In any case, here's the link to Nathaniel's thoughtful piece. And here's a slice from it:
Kephart ... is assertive and defiant — and downright funny — about the literary value of memoir, a genre that some critics see as spent, imaginatively thin, and sentimental. So confident and playful, so taken is she with words, so willful is she about the transformative power of literature that at times in Handling the Truth she begins to sound like Rawi Hage’s Fly. “Call me sentimental; others have,” she writes. “Remind me that the world is dark and ugly, that people are cruel, that injustice reigns, that children suffer, that the wrong people win, the wrong people triumph. I know. I have been there. I have seen. I have lost to the infidels once or twice myself.”
Okay, whoops. A postscript. The unsinkable Nathaniel Popkin has just informed that a second piece, by his truly, is now up on Philly.com (here). Now he's calling me defiant. Me! Defiant! All right. I'll be defiant then.
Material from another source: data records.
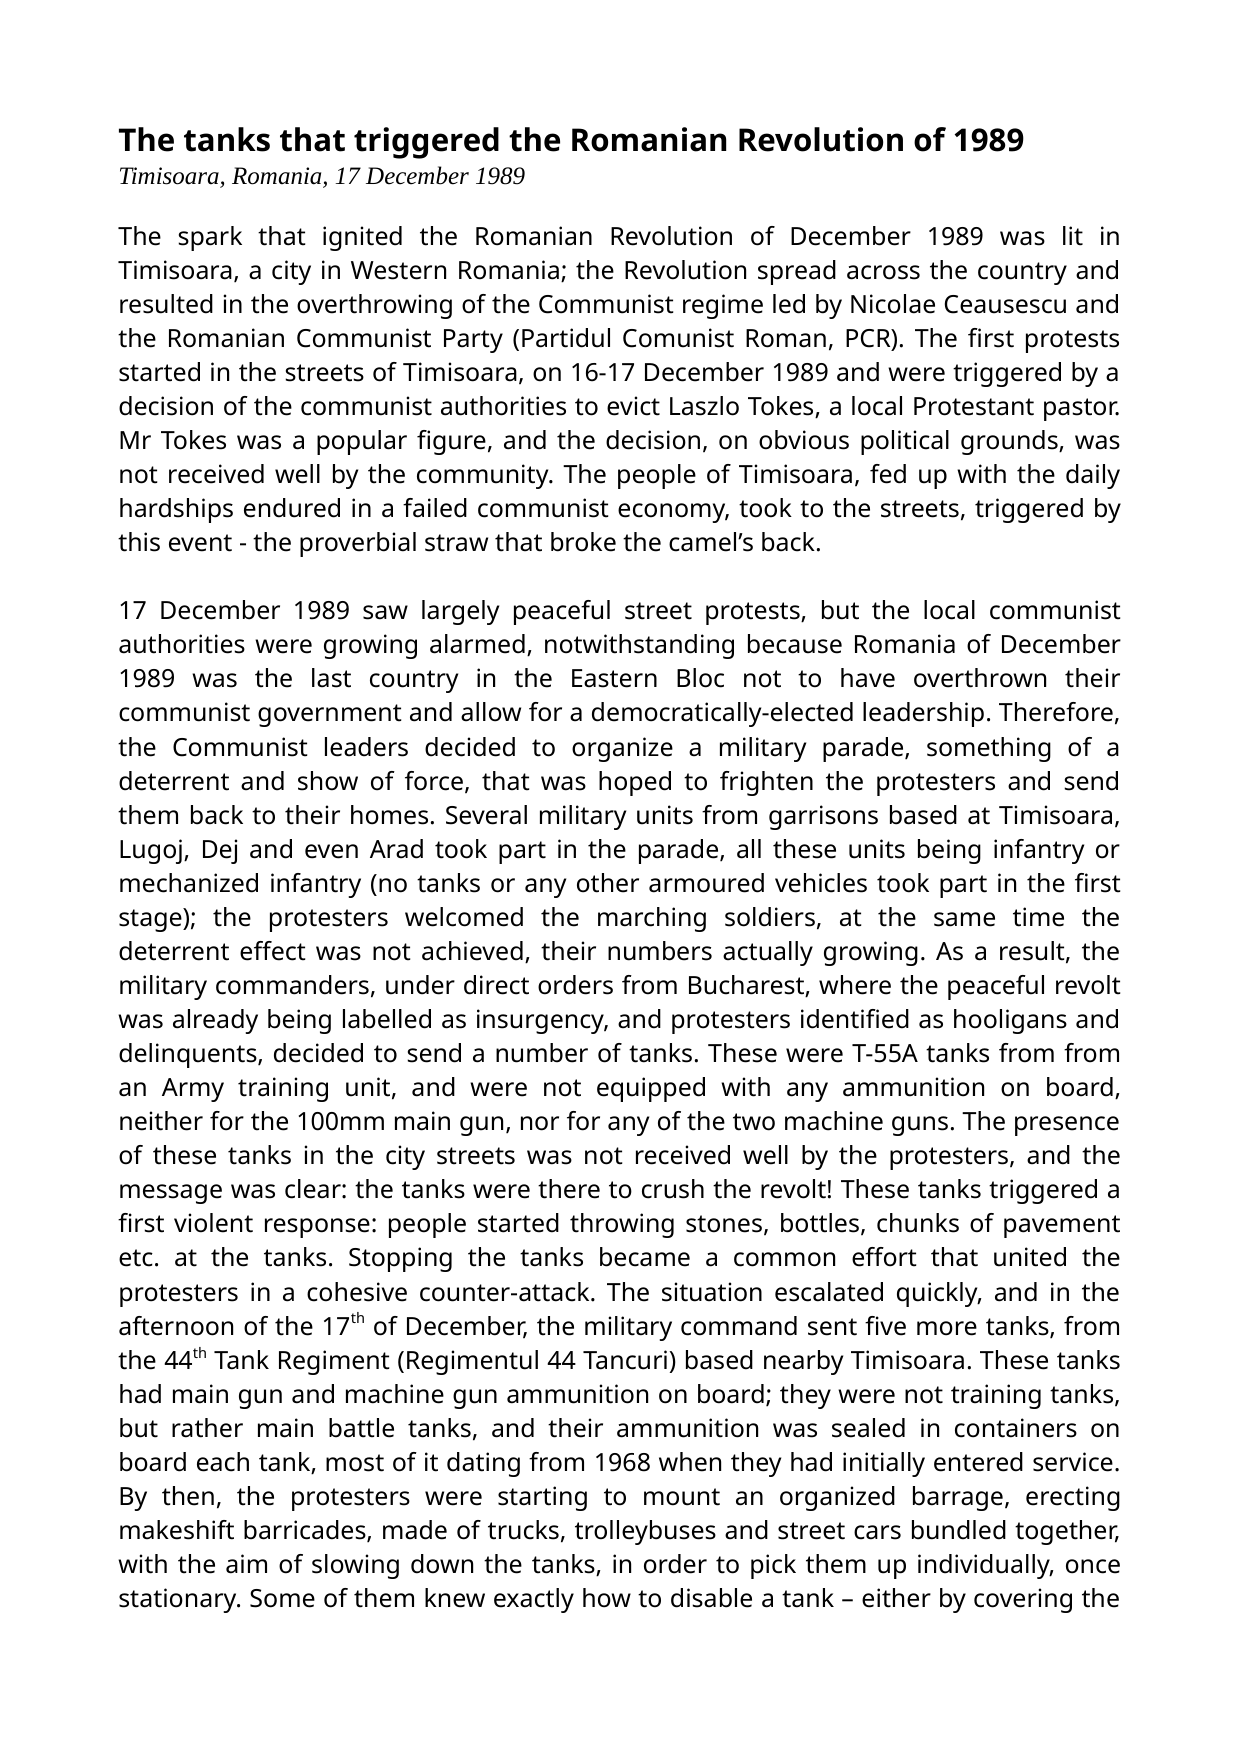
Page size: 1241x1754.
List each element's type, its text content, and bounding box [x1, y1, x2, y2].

text The spark that ignited the Romanian Revolution of December 1989 was lit in Timisoara, a city in Western Romania; the Revolution spread across the country and resulted in the overthrowing of the Communist regime led by Nicolae Ceausescu and the Romanian Communist Party (Partidul Comunist Roman, PCR). The first protests started in the streets of Timisoara, on 16-17 December 1989 and were triggered by a decision of the communist authorities to evict Laszlo Tokes, a local Protestant pastor. Mr Tokes was a popular figure, and the decision, on obvious political grounds, was not received well by the community. The people of Timisoara, fed up with the daily hardships endured in a failed communist economy, took to the streets, triggered by this event - the proverbial straw that broke the camel’s back. [118, 218, 1122, 559]
text The tanks that triggered the Romanian Revolution of 1989 [118, 118, 1122, 161]
text Timisoara, Romania, 17 December 1989 [118, 161, 1122, 189]
text 17 December 1989 saw largely peaceful street protests, but the local communist authorities were growing alarmed, notwithstanding because Romania of December 1989 was the last country in the Eastern Bloc not to have overthrown their communist government and allow for a democratically-elected leadership. Therefore, the Communist leaders decided to organize a military parade, something of a deterrent and show of force, that was hoped to frighten the protesters and send them back to their homes. Several military units from garrisons based at Timisoara, Lugoj, Dej and even Arad took part in the parade, all these units being infantry or mechanized infantry (no tanks or any other armoured vehicles took part in the first stage); the protesters welcomed the marching soldiers, at the same time the deterrent effect was not achieved, their numbers actually growing. As a result, the military commanders, under direct orders from Bucharest, where the peaceful revolt was already being labelled as insurgency, and protesters identified as hooligans and delinquents, decided to send a number of tanks. These were T-55A tanks from from an Army training unit, and were not equipped with any ammunition on board, neither for the 100mm main gun, nor for any of the two machine guns. The presence of these tanks in the city streets was not received well by the protesters, and the message was clear: the tanks were there to crush the revolt! These tanks triggered a first violent response: people started throwing stones, bottles, chunks of pavement etc. at the tanks. Stopping the tanks became a common effort that united the protesters in a cohesive counter-attack. The situation escalated quickly, and in the afternoon of the 17th of December, the military command sent five more tanks, from the 44th Tank Regiment (Regimentul 44 Tancuri) based nearby Timisoara. These tanks had main gun and machine gun ammunition on board; they were not training tanks, but rather main battle tanks, and their ammunition was sealed in containers on board each tank, most of it dating from 1968 when they had initially entered service. By then, the protesters were starting to mount an organized barrage, erecting makeshift barricades, made of trucks, trolleybuses and street cars bundled together, with the aim of slowing down the tanks, in order to pick them up individually, once stationary. Some of them knew exactly how to disable a tank – either by covering the [118, 593, 1122, 1615]
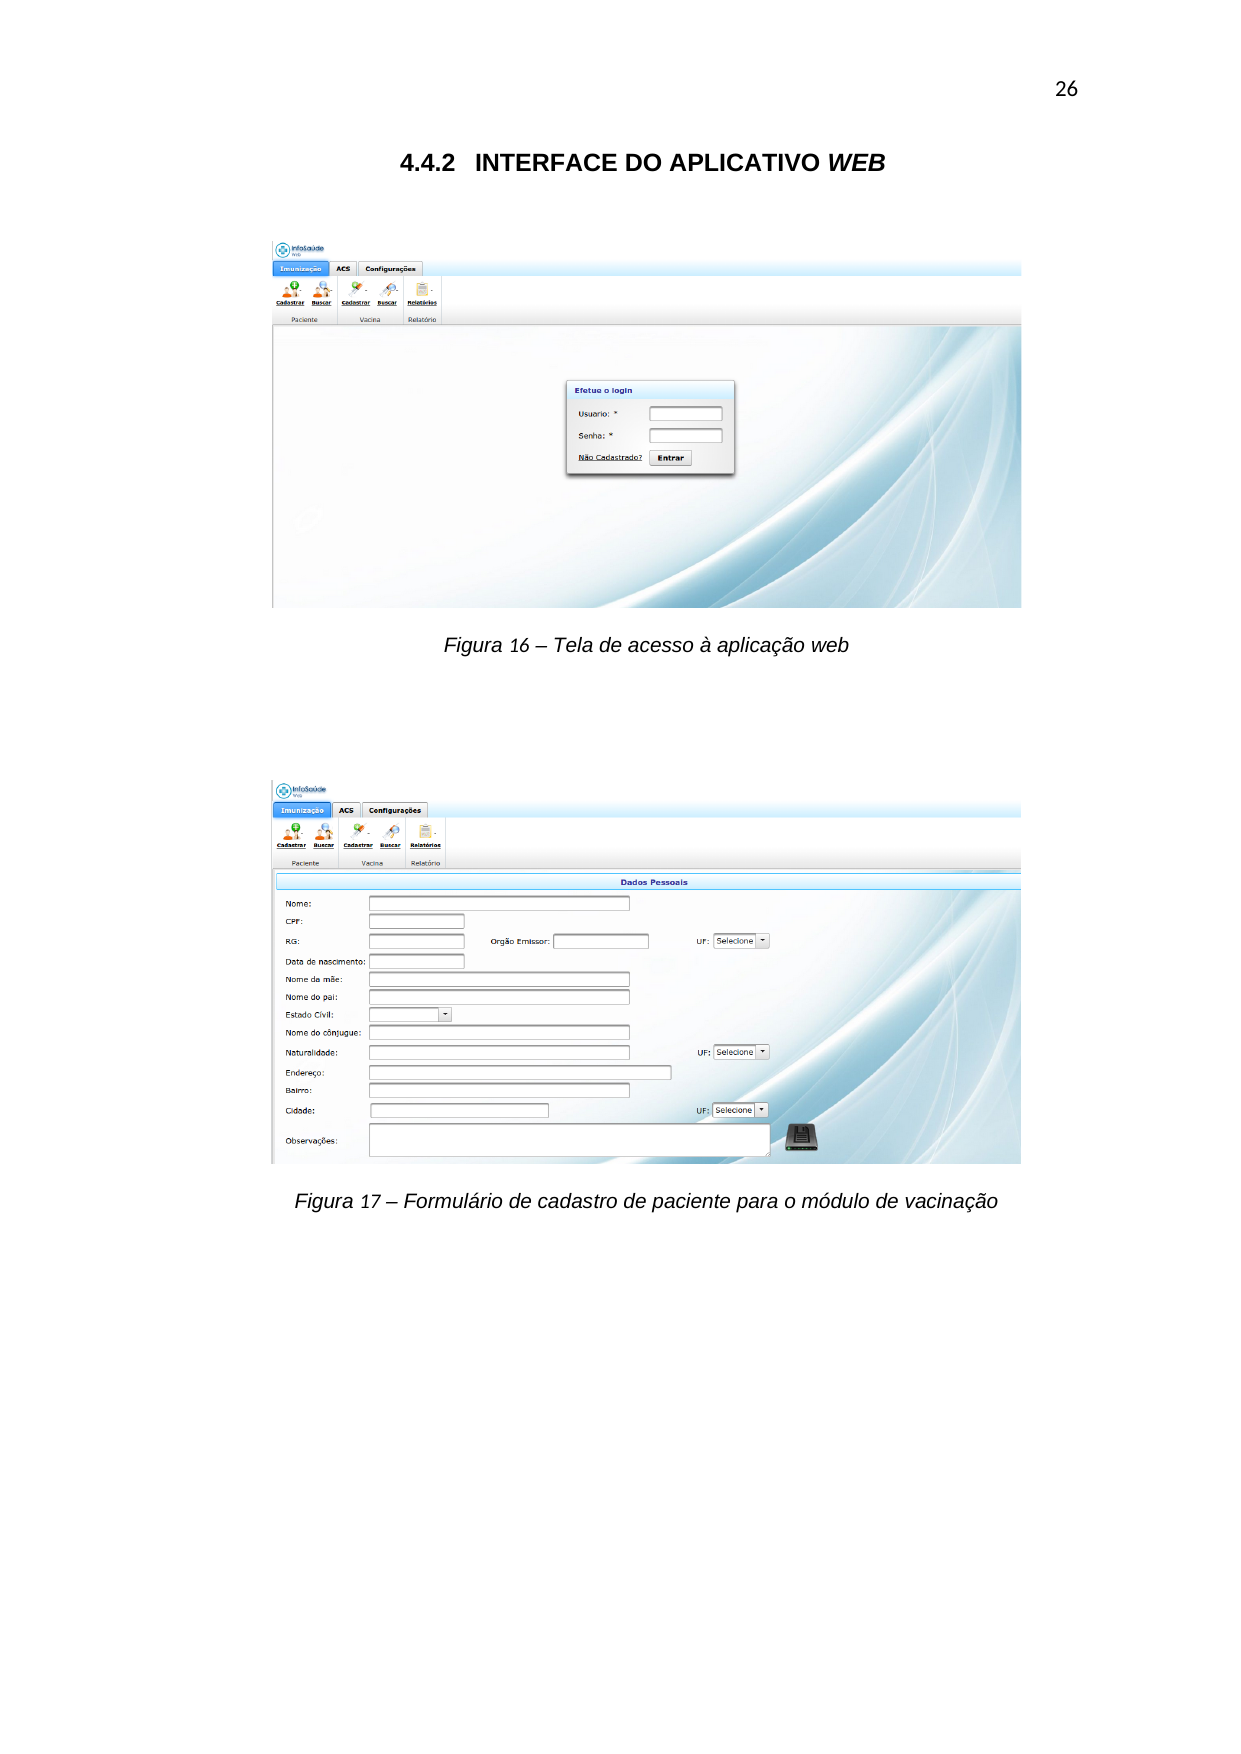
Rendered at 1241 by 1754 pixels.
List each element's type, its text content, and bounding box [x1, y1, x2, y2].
After all, yesterday a certain reporter from Montgomery News suggested that I might be a bird.
From Nathaniel Popkin's Philly.com review:
All this sage advice and the wide-ranging texts she employs to support it make this book useful for any writer, in just about any form (and all forms cross-pollinate and cross over anyway). Working on a novel? Well, you'd better have empathy. Consider yourself a poet: probably a good idea to listen equally well to yourself and the outside world. A journalist? Your stories will be all the more powerful if you can ascribe meaning to prosaic events.